What you need to do | Locate every line in the entries below that contains the word "degrees", and copy each of those lines.

[Opening Records for the task section]

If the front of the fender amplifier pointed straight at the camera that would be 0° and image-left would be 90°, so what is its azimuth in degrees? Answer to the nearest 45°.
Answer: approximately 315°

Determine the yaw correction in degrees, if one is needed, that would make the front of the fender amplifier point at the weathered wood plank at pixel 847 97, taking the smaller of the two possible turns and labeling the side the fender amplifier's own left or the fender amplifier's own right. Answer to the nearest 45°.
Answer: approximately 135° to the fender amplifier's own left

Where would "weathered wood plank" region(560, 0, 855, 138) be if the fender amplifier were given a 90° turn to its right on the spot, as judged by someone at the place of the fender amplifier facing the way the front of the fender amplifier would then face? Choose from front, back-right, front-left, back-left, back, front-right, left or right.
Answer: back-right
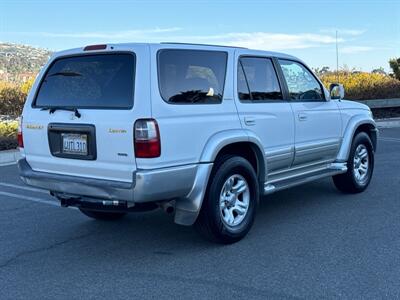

[Closing Records for the task section]

Response |
If the front of the fender amplifier pointed straight at the camera that would be 0° and image-left would be 90°, so what is its azimuth in degrees? Answer to the nearest 45°.
Determine the yaw correction in degrees, if one is needed, that would make the front of the fender amplifier point at the weathered wood plank at pixel 847 97, taking the smaller of the two possible turns and labeling the side the fender amplifier's own left or the fender amplifier's own right. Answer to the nearest 45°.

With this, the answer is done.